Long story short, the database is ‘complete’ - as in, it’s perfectly usable, and especially more usable on mobile devices as compared to the source data. I made it for both athletes and their parents to more easily view their times and data.




If you want a more detailed write-up on the creation of this project, below is a description of what went into a project of this scale.


The process

Initial concepts

On the Summit cross country team in the fall of 2018, we used “RunningToWin” to log our miles for the week. It became a paid service, so we stopped using it. This is when many of us were introduced to Strava! Our coach had to make a point at the time to not buy the paid subscription for Strava, ironically called “Summit”. You could see how high schoolers could have been confused.

For a short time between when we stopped using RunningToWin and started using Strava, I thought I could create a clone of RunningToWin. I ‘did’, but only to the extent of “I tried copying the homepage in html and css”.
This is what I made.

Sometime later, this idea morphed into a “show an athlete’s bests and records” website. The screenshot of my mockup may be lost to time.

And then I discovered Python and BeautifulSoup, the web-scraping library, and began seeing how far I could get with ‘reading’ Geoffrey’s database. Along this time, I created this prototype of a running website that I called hilltop.run. “Hilltop” was the nickname of our town. I think the domain may still be available.

Data collection

Long story short, it was an iterative process of learning how to work with python, how to work with BeautifulSoup, and learning how not to anger the poor old computer that runs Geoffrey’s website. (I had a while loop request pages from the server which I think made the website stop responding for minutes. Rookie mistake.)

Before I knew what the phrase ’tech debt’ meant, I was already an expert at creating it. Instead of learning how to use a proper database such as MySQL or some of the json-based setups such as Mongo, I instead created an assortment of json files outputted by the python script. The format was never standardized, and was extended and changed arbitrarily to fit whatever new feature I wanted the front-end to be able to display.

Site building

Eventually, the json files escaped my computer and got onto an ftp server. Using gloriously stock PHP, I made an API that allowed me to develop a front-end to display the json data I had created before.

(This API is quite possibly the slowest and least efficient way to parse json and send it back as more json. I would not recommend this route to others. Loading a ‘Bests’ query takes multiple seconds.)

I chose to utilize the Bootstrap UI library to speed up the styling of the website. Anyone who’s seen any website made with Boostrap v4 has already seen SXCTrack.

As the front end was being developed, it gave me ideas on newer features to add, which meant continuous adjustment of the underlying json files.

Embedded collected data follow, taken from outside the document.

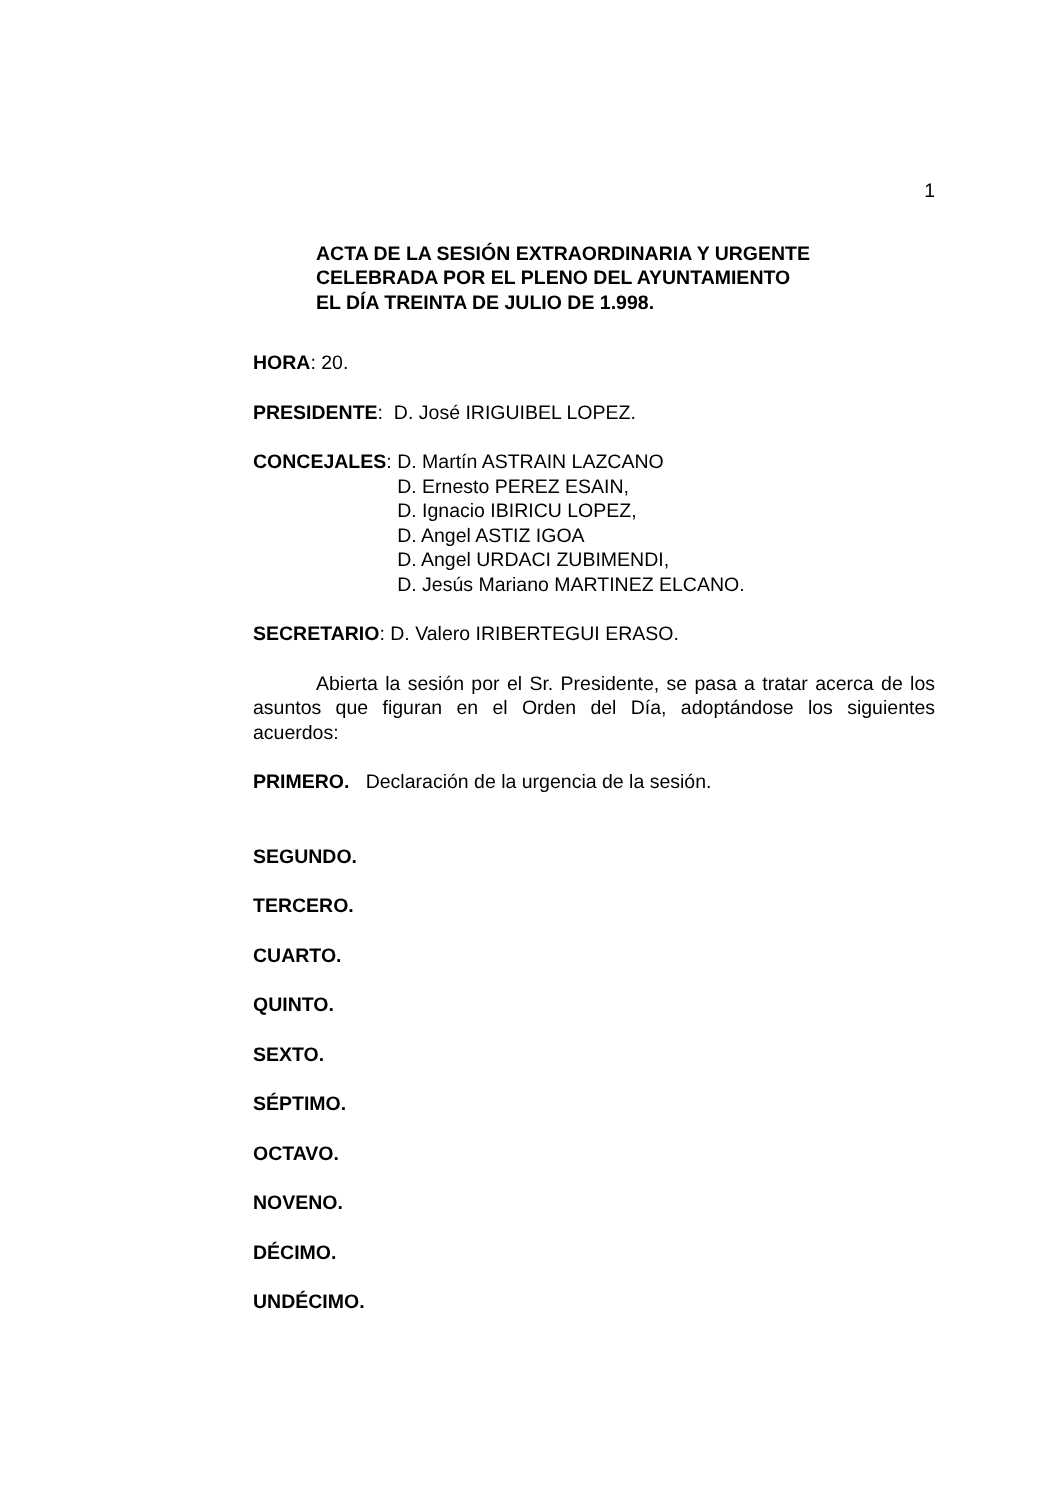1
ACTA DE LA SESIÓN EXTRAORDINARIA Y URGENTE
CELEBRADA POR EL PLENO DEL AYUNTAMIENTO
EL DÍA TREINTA DE JULIO DE 1.998.
HORA: 20.
PRESIDENTE: D. José IRIGUIBEL LOPEZ.
CONCEJALES: D. Martín ASTRAIN LAZCANO
D. Ernesto PEREZ ESAIN,
D. Ignacio IBIRICU LOPEZ,
D. Angel ASTIZ IGOA
D. Angel URDACI ZUBIMENDI,
D. Jesús Mariano MARTINEZ ELCANO.
SECRETARIO: D. Valero IRIBERTEGUI ERASO.
Abierta la sesión por el Sr. Presidente, se pasa a tratar acerca de los asuntos que figuran en el Orden del Día, adoptándose los siguientes acuerdos:
PRIMERO. Declaración de la urgencia de la sesión.
SEGUNDO.
TERCERO.
CUARTO.
QUINTO.
SEXTO.
SÉPTIMO.
OCTAVO.
NOVENO.
DÉCIMO.
UNDÉCIMO.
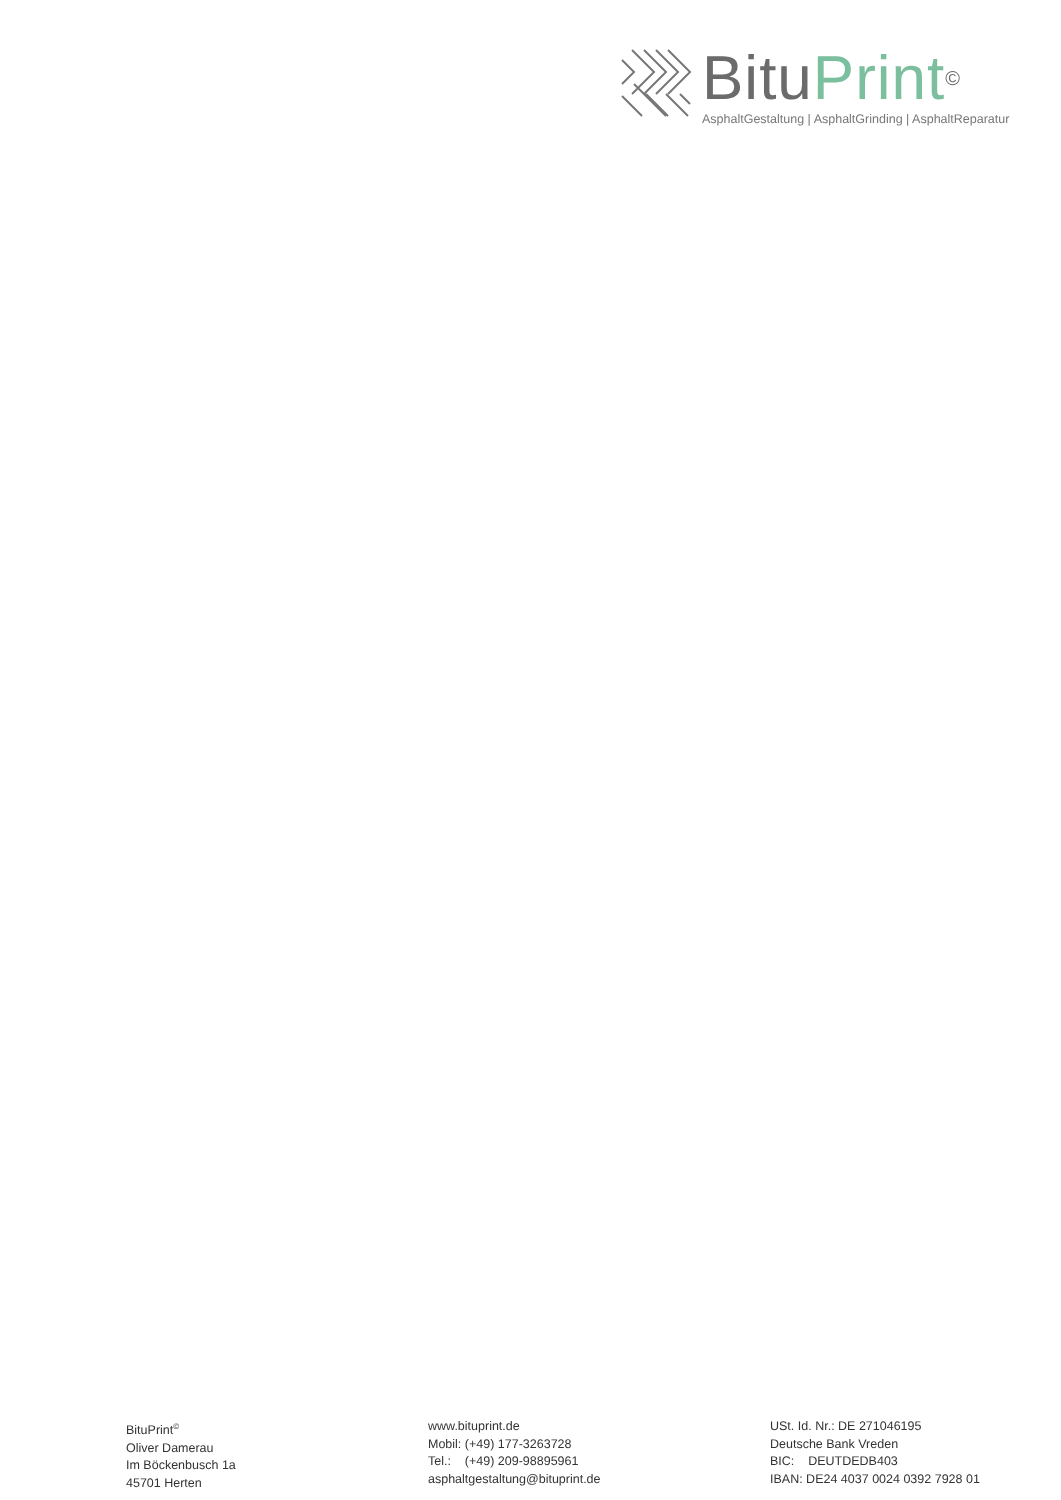BituPrint<sup>©</sup>
AsphaltGestaltung | AsphaltGrinding | AsphaltReparatur
BituPrint<sup>©</sup>
Oliver Damerau
Im Böckenbusch 1a
45701 Herten
www.bituprint.de
Mobil: (+49) 177-3263728
Tel.: (+49) 209-98895961
asphaltgestaltung@bituprint.de
USt. Id. Nr.: DE 271046195
Deutsche Bank Vreden
BIC: DEUTDEDB403
IBAN: DE24 4037 0024 0392 7928 01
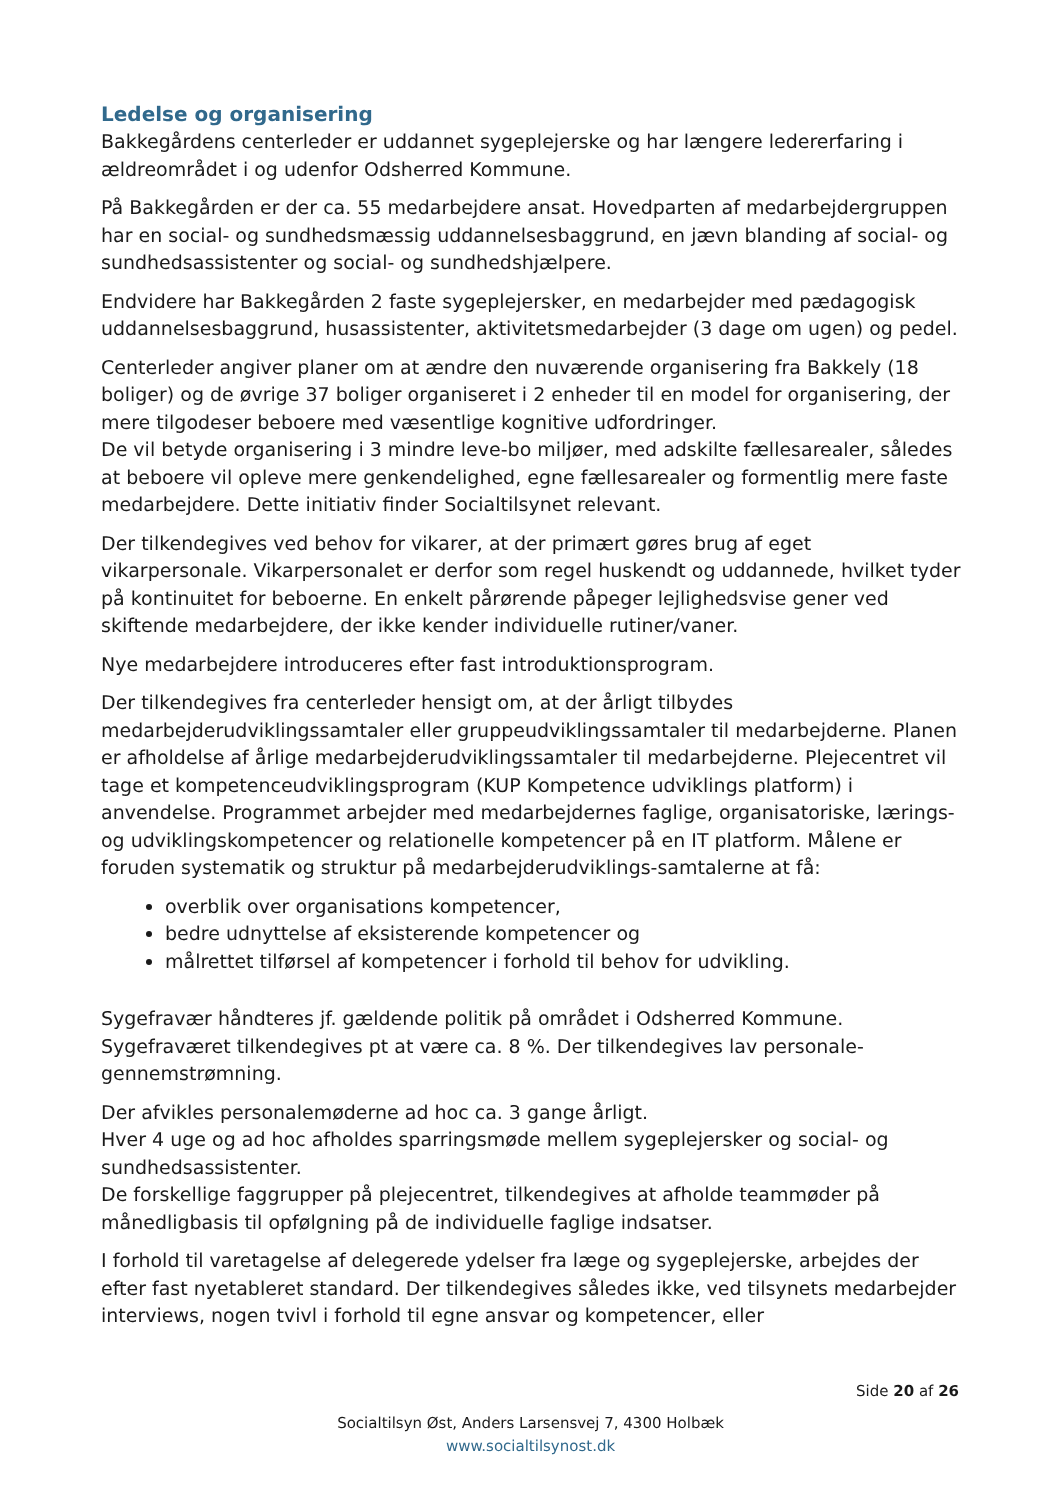Ledelse og organisering
Bakkegårdens centerleder er uddannet sygeplejerske og har længere ledererfaring i ældreområdet i og udenfor Odsherred Kommune.
På Bakkegården er der ca. 55 medarbejdere ansat. Hovedparten af medarbejdergruppen har en social- og sundhedsmæssig uddannelsesbaggrund, en jævn blanding af social- og sundhedsassistenter og social- og sundhedshjælpere.
Endvidere har Bakkegården 2 faste sygeplejersker, en medarbejder med pædagogisk uddannelsesbaggrund, husassistenter, aktivitetsmedarbejder (3 dage om ugen) og pedel.
Centerleder angiver planer om at ændre den nuværende organisering fra Bakkely (18 boliger) og de øvrige 37 boliger organiseret i 2 enheder til en model for organisering, der mere tilgodeser beboere med væsentlige kognitive udfordringer.
De vil betyde organisering i 3 mindre leve-bo miljøer, med adskilte fællesarealer, således at beboere vil opleve mere genkendelighed, egne fællesarealer og formentlig mere faste medarbejdere. Dette initiativ finder Socialtilsynet relevant.
Der tilkendegives ved behov for vikarer, at der primært gøres brug af eget vikarpersonale. Vikarpersonalet er derfor som regel huskendt og uddannede, hvilket tyder på kontinuitet for beboerne. En enkelt pårørende påpeger lejlighedsvise gener ved skiftende medarbejdere, der ikke kender individuelle rutiner/vaner.
Nye medarbejdere introduceres efter fast introduktionsprogram.
Der tilkendegives fra centerleder hensigt om, at der årligt tilbydes medarbejderudviklingssamtaler eller gruppeudviklingssamtaler til medarbejderne. Planen er afholdelse af årlige medarbejderudviklingssamtaler til medarbejderne. Plejecentret vil tage et kompetenceudviklingsprogram (KUP Kompetence udviklings platform) i anvendelse. Programmet arbejder med medarbejdernes faglige, organisatoriske, lærings- og udviklingskompetencer og relationelle kompetencer på en IT platform. Målene er foruden systematik og struktur på medarbejderudviklings-samtalerne at få:
overblik over organisations kompetencer,
bedre udnyttelse af eksisterende kompetencer og
målrettet tilførsel af kompetencer i forhold til behov for udvikling.
Sygefravær håndteres jf. gældende politik på området i Odsherred Kommune. Sygefraværet tilkendegives pt at være ca. 8 %. Der tilkendegives lav personale-gennemstrømning.
Der afvikles personalemøderne ad hoc ca. 3 gange årligt.
Hver 4 uge og ad hoc afholdes sparringsmøde mellem sygeplejersker og social- og sundhedsassistenter.
De forskellige faggrupper på plejecentret, tilkendegives at afholde teammøder på månedligbasis til opfølgning på de individuelle faglige indsatser.
I forhold til varetagelse af delegerede ydelser fra læge og sygeplejerske, arbejdes der efter fast nyetableret standard. Der tilkendegives således ikke, ved tilsynets medarbejder interviews, nogen tvivl i forhold til egne ansvar og kompetencer, eller
Side 20 af 26
Socialtilsyn Øst, Anders Larsensvej 7, 4300 Holbæk
www.socialtilsynost.dk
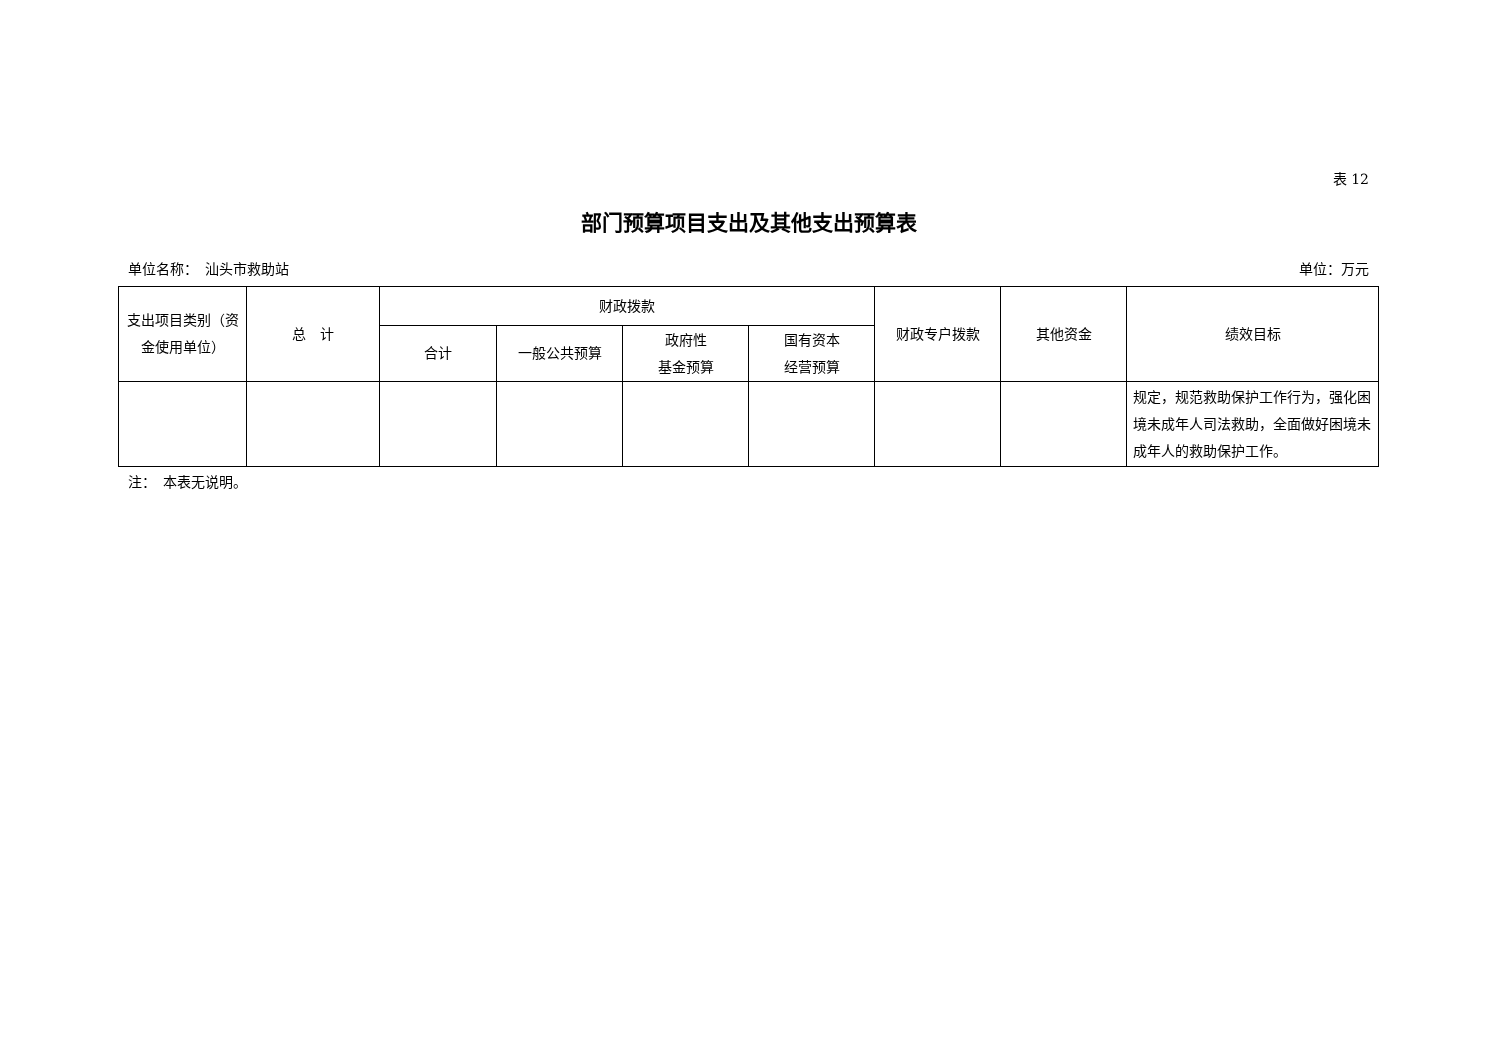表 12
部门预算项目支出及其他支出预算表
单位名称：　汕头市救助站 单位：万元
| 支出项目类别（资金使用单位） | 总 计 | 财政拨款 | | | | 财政专户拨款 | 其他资金 | 绩效目标 |
| --- | --- | --- | --- | --- | --- | --- | --- | --- |
| | | 合计 | 一般公共预算 | 政府性 基金预算 | 国有资本 经营预算 | | | |
| | | | | | | | | 规定，规范救助保护工作行为，强化困境未成年人司法救助，全面做好困境未成年人的救助保护工作。 |
注：　本表无说明。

Eventually, I was satisfied with the featureset, and I had largely stopped working on the website for most of my senior year of high school, with the biggest effort just updating the data to match what was on Geoffrey’s site. The python script grew the ability to directly update the files on the FTP server so I didn’t have to manually drag and drop them from my computer.

Automation

I bought a VPS in the tail end of 2022, and with this new tool, I was off to the races, attempting to completely automate the update script. It took a couple months of troubleshooting as my philosophy of ’testing in prod’ can only go so fast when the new data to test the automatic updates only came once every few weeks at most. However, with the exception of some storage issues on the VPS from error logs clogging up var/spool or var/mail, the VPS does a daily update with no hiccups (at least, none that I’ve noticed).

The future

This project is ‘maintained’, and will operate for the forseeable future as the server costs, domain costs, and VPS costs are all very reasonable. As long as Geoffrey’s database doesn’t really change, it should continue to work.

I tried to pass on some of the responsibility to another student at Summit High School, but it didn’t pan out. The python back-end is on Github. The web end (jQuery for the front end and PHP for the back end) is on an FTP server, but none of it is particularly complex and could be built up again. (It mostly requests a large json file and returns a specific key within the json object)

I always wanted to do some proper data analysis with the database’s data, things like ‘if an athlete runs a 5:30 mile, what’s their predicted 800m’, trained on the history of our school’s running program, but I never made it that far. Maybe next time.